The intermediate buffer proxy 20 may be identified by its own Object Identifier (OID) and comprise its own FRI.

EIS data manipulation can be conducted on the intermediate buffer proxy 20 instead of being conducted on the EUM or OEM, for example.

A correlation of the FCI from the EUM or OEM and the FCI employed by the intermediate buffer proxy 20 can be tracked by the intermediate buffer proxy 20. This can ensure the integrity of the communication end-to-end between the EUM or OEM and the intermediate buffer proxy 20.

The method may further comprise the following consecutive steps:

• • after receiving the response to the request to the eUICC manufacturer (EUM) at the eUICC manufacturer (EUM), generating 150 a register results response within the eUICC manufacturer (EUM); and
  • sending 160 the register results response to a mobile network operator (MNO).

Preferably, the method may further comprise the following consecutive steps:

• • based on the first request received at the intermediate buffer proxy 20, generating 170, at the intermediate buffer proxy 20, a second request for registering the eUICC information set (EIS), the second request comprising a second Function Call Identifier (FCI); and
  • sending 180 the second request from the intermediate buffer proxy 20 to a Subscription Manager Secure Routing (SM-SR) function.

The intermediate buffer proxy 20 may further be configured to generate a second request for registering the eUICC information set (EIS) and to send the second request the Subscription Manager Secure Routing (SM-SR) function.

Additionally, the method may further comprise the following consecutive steps:

• • receiving 190, at the Subscription Manager Secure Routing SM-SR function, the second request from the intermediate buffer proxy 20; and
  • verifying 200, at the Subscription Manager Secure Routing (SM-SR) function, that the eUICC information set (EIS) is present in a eUICC information set (EIS) directory stored on the Subscription Manager Secure Routing (SM-SR) function.

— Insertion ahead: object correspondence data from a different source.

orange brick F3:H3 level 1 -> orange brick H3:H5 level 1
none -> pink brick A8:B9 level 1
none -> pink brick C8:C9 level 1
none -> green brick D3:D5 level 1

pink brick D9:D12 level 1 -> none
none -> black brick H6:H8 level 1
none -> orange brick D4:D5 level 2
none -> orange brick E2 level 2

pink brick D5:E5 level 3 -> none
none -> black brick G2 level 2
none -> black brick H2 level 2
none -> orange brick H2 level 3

Furthermore, the method may further comprise the following consecutive steps:

• • storing 210 the eUICC information set (EIS) in a database of active eUICC information sets (EIS) present at the Subscription Manager Secure Routing (SM-SR) function;
  • generating 220 a response to the second request at the Subscription Manager Secure Routing (SM-SR) function; and
  • sending 230 the response from the Subscription Manager Secure Routing (SM-SR) function to the second request to the intermediate buffer proxy 20.

The intermediate buffer proxy 20 may further be configured to receive a response to the second request from the Subscription Manager Secure Routing (SM-SR) function.

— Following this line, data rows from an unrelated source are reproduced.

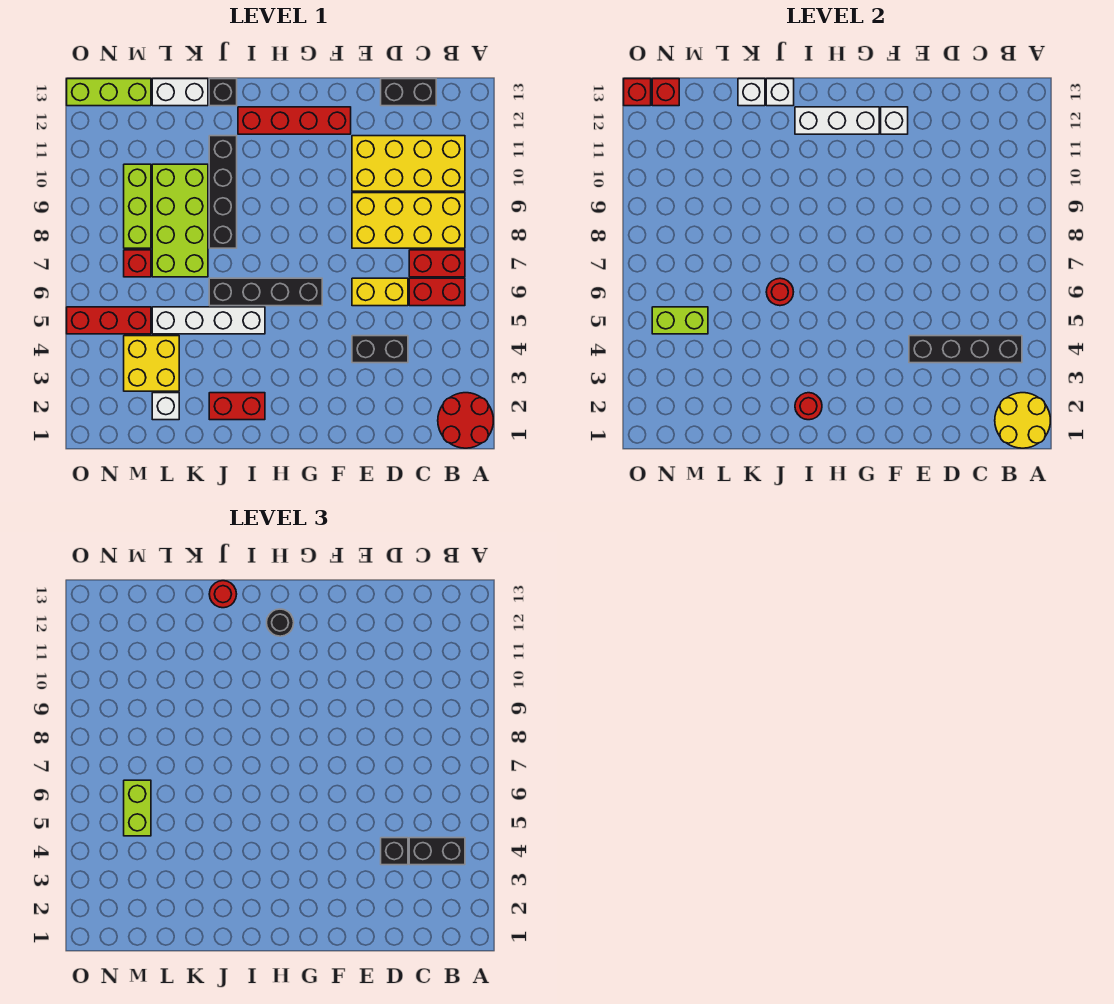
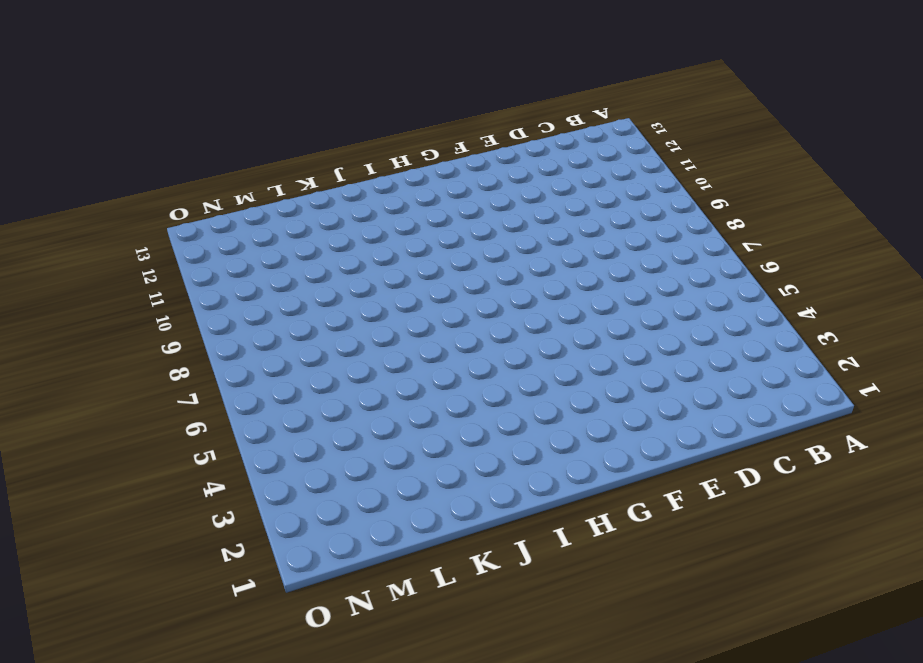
none -> red round brick A1:B2 level 1
none -> red brick B6:C6 level 1
none -> red brick B7:C7 level 1
none -> yellow brick B8:E9 level 1

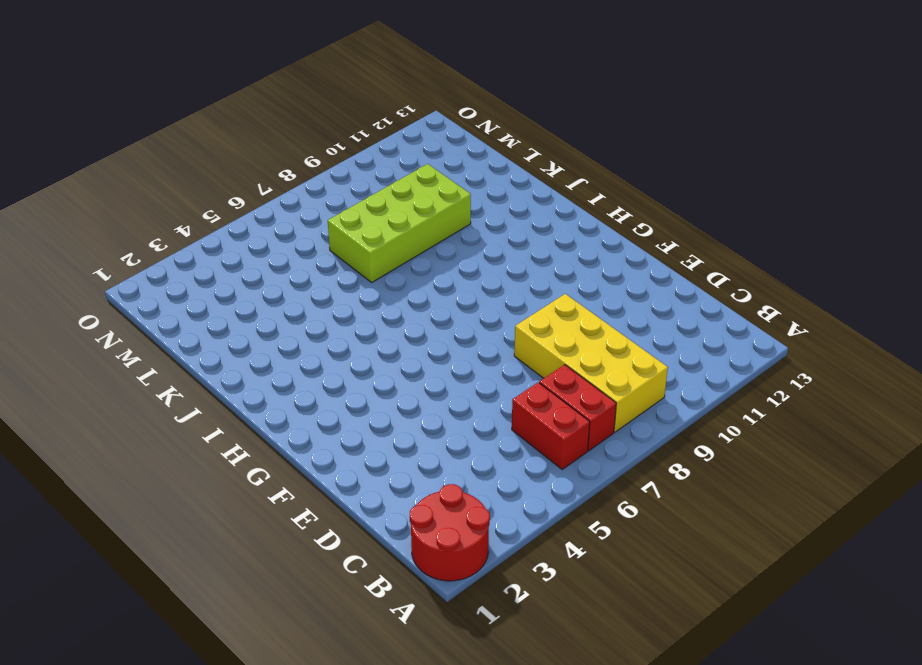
none -> yellow brick B10:E11 level 1
none -> black brick C13:D13 level 1
none -> black brick D4:E4 level 1
none -> yellow brick D6:E6 level 1

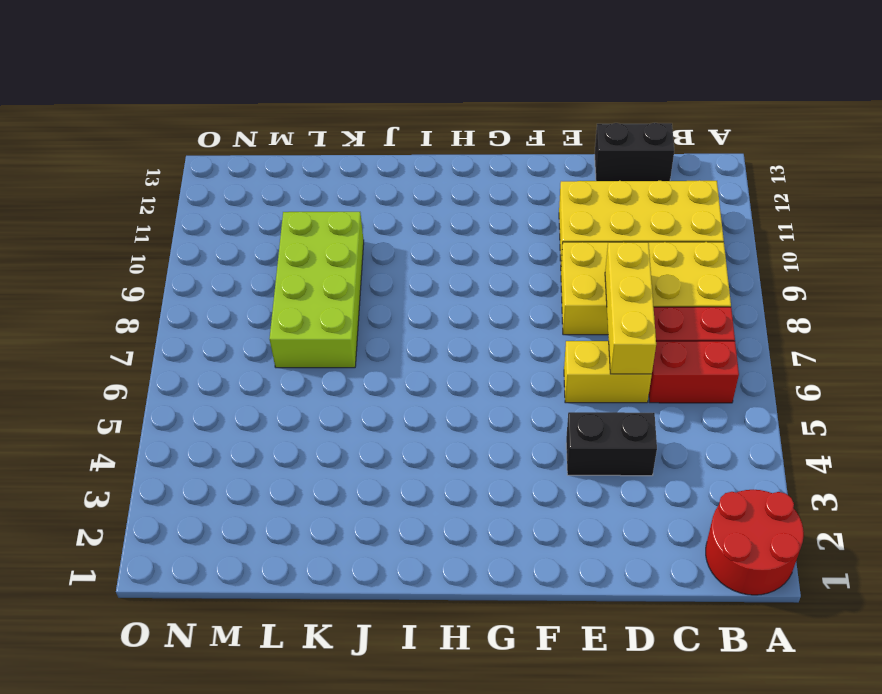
yellow brick D6:D8 level 2 -> none
none -> red brick F12:I12 level 1
none -> black brick G6:J6 level 1
none -> red brick I2:J2 level 1
none -> white brick I5:L5 level 1

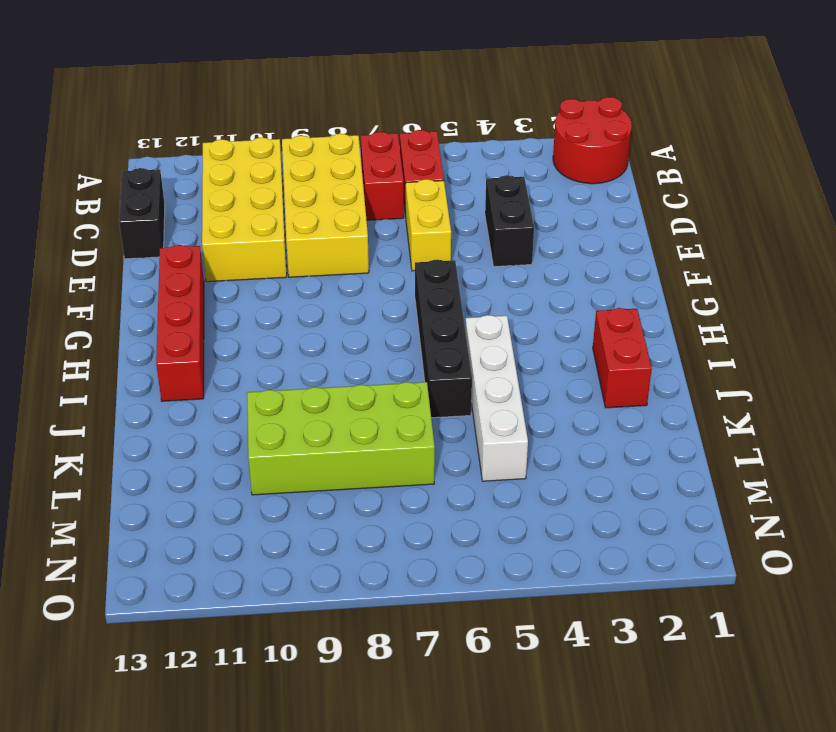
none -> black brick J8:J11 level 1
none -> black brick J13 level 1
none -> white brick K13:L13 level 1
none -> white brick L2 level 1

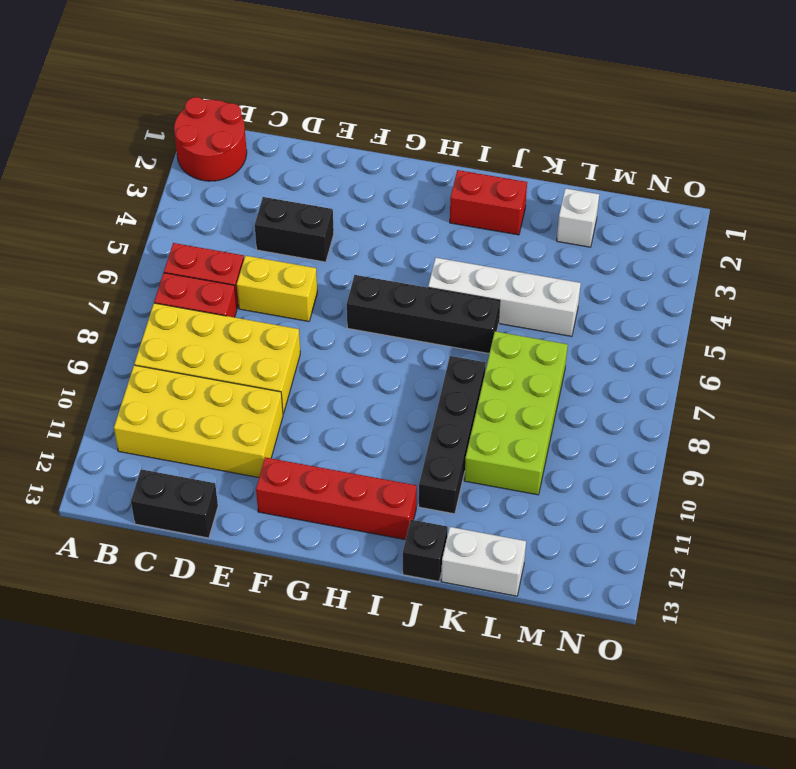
none -> yellow brick L3:M4 level 1
none -> red brick M5:O5 level 1
none -> red brick M7 level 1
none -> lime brick M8:M10 level 1

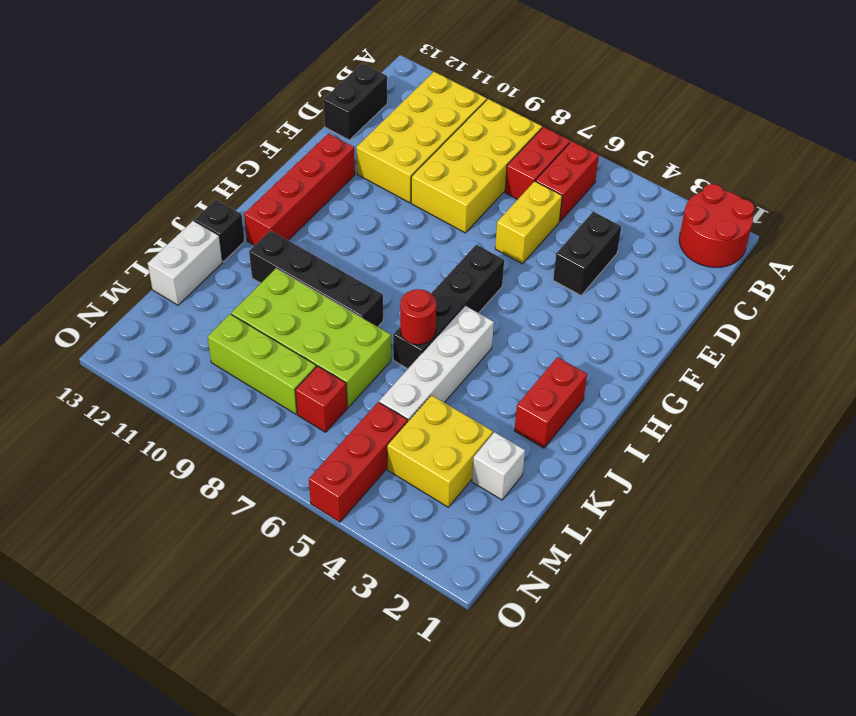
none -> lime brick M13:O13 level 1
none -> yellow round brick A1:B2 level 2
none -> black brick B4:E4 level 2
none -> white brick F12 level 2

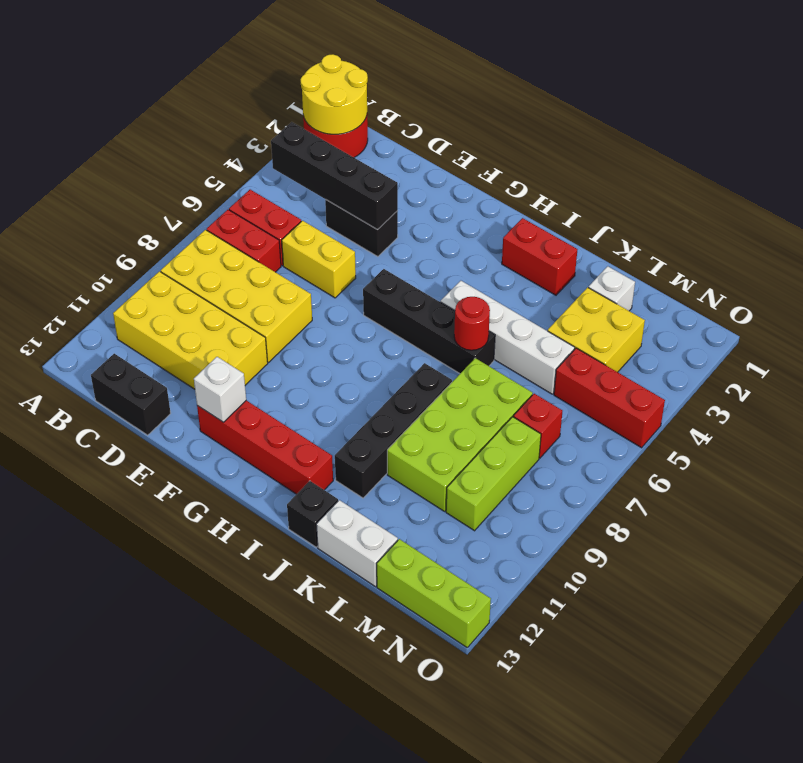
none -> white brick G12:I12 level 2
none -> red round brick I2 level 2
none -> white brick J13 level 2
none -> white brick K13 level 2

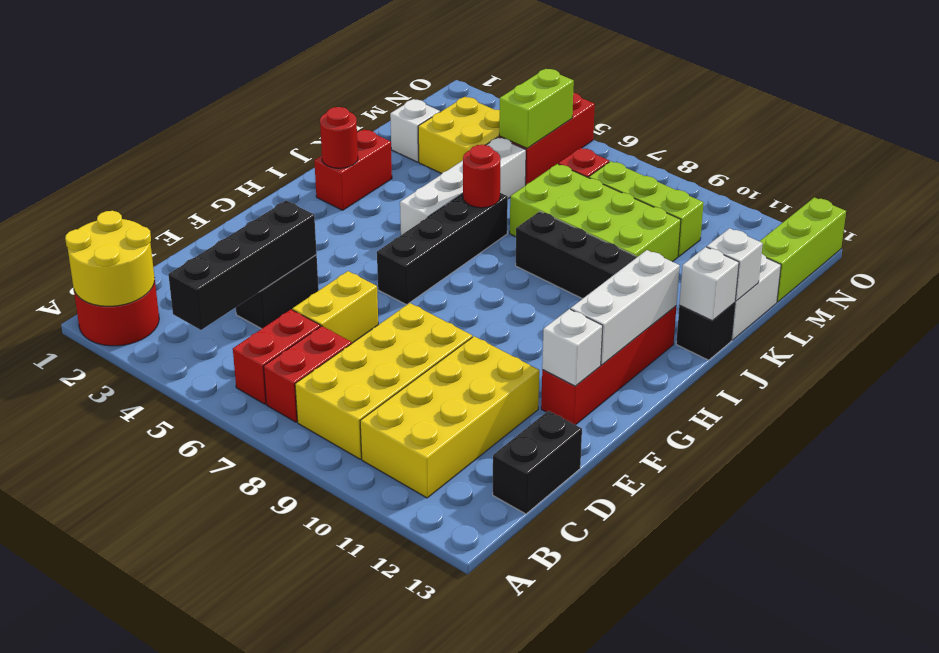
none -> red brick N13 level 2
none -> red brick O13 level 2
none -> black brick B4:C4 level 3
none -> black brick D4 level 3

The intermediate buffer proxy 20 may further comprise a unique object identifier (OID and/or a unique Function Requester Identifier (FRI).

In other words, the intermediate buffer proxy 20 acts as SM-SR function towards the EUM and the intermediate buffer proxy 20 acts as the EUM towards the SM-SR function. The intermediate buffer proxy 20 may send a pseudo-response to the EUM in response to a request for registration of a new EIS to the SM-SR function. The pseudo-response received at the EUM may trigger a registration response at the EUM which is sent to the MNO for confirmation. A redirection of the request received by the intermediate buffer proxy 20 to the SM-SR function may then be initiated at a later time, which may be chosen by the MNO, EUM, OEM or SP.

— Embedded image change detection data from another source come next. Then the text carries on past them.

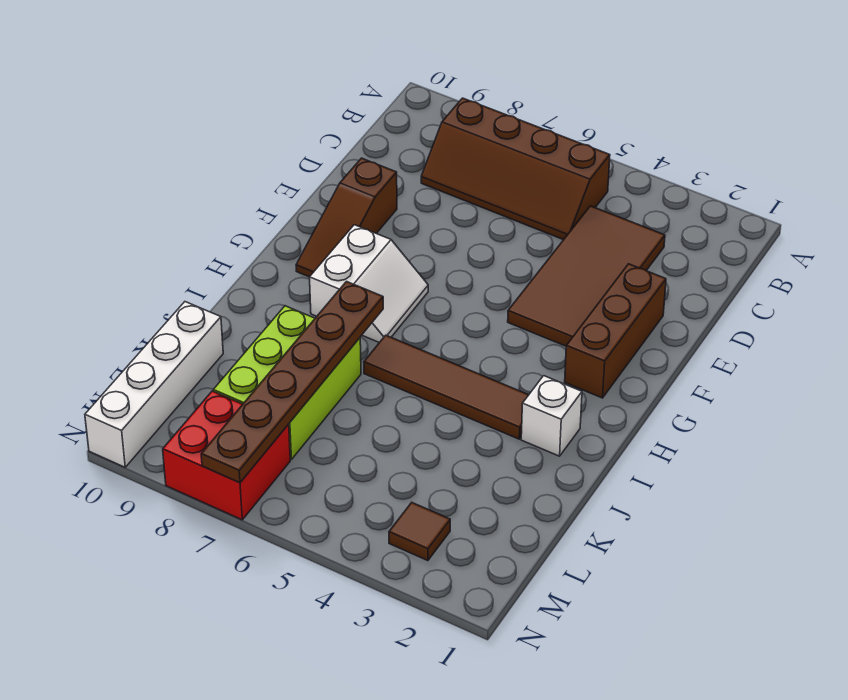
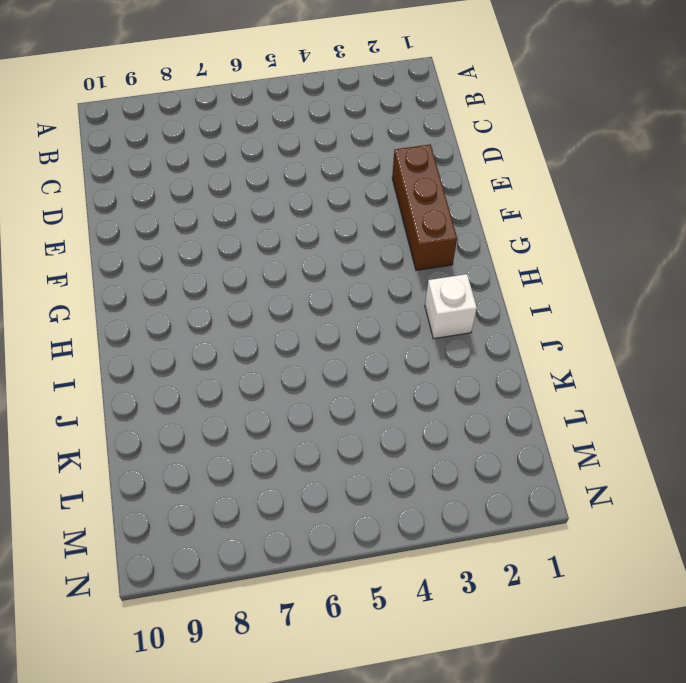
none -> brown slope B5:C8 level 1 top B
none -> brown tile C3:F4 level 1
none -> brown slope E9:G9 level 1 top E

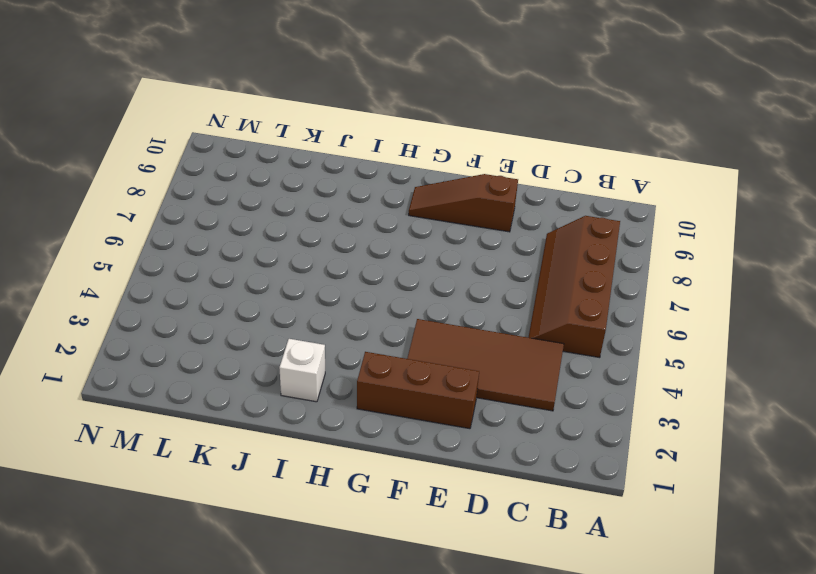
none -> white slope G7:H8 level 1 top 8
none -> brown tile I3:I6 level 1
none -> lime brick J7:L8 level 1

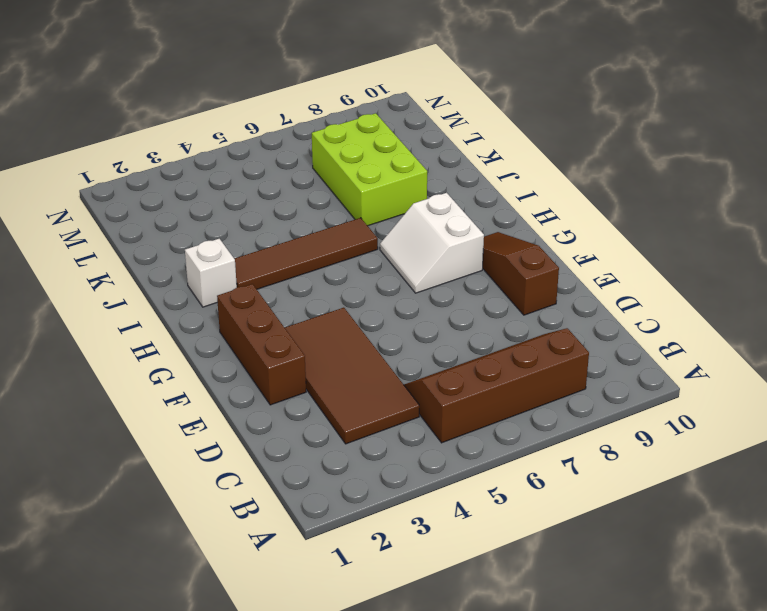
none -> white brick K10:N10 level 1
none -> brown tile M3 level 1
none -> red brick M7:N8 level 1

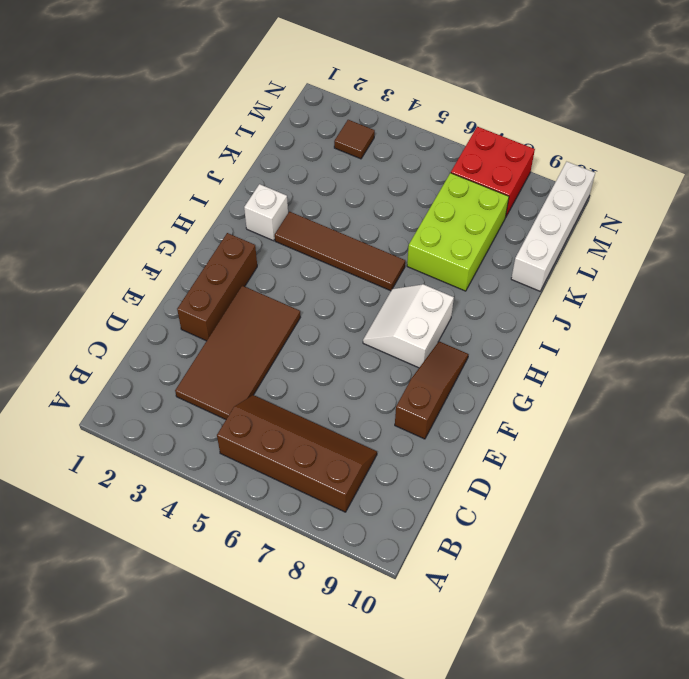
none -> brown plate I7:N7 level 2

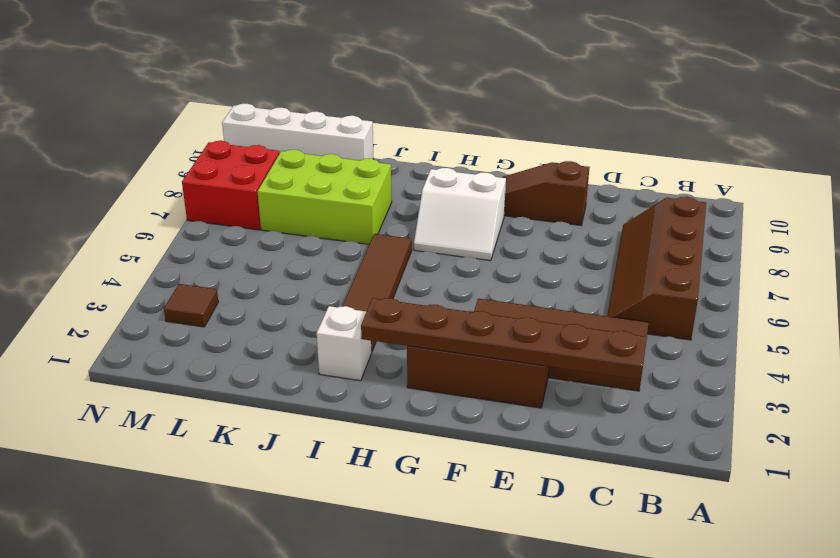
brown plate C2:H2 level 2 -> brown plate I7:N7 level 2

The intermediate buffer proxy 20 may hence act as a bridge for settlement and reconciliation of data exchanged between EUM or OEM and SM-SR function.

The intermediate proxy buffer 20 may send fake responses to avoid validity periods expirations on EUM.

The intermediate proxy buffer 20 may “impersonate”, that is act as the SM-SR to respond to the EUM immediately and avoid validity period expiration.

Within the scope of the invention, any of the elements described and/or drawn and/or claimed may be combined in any way.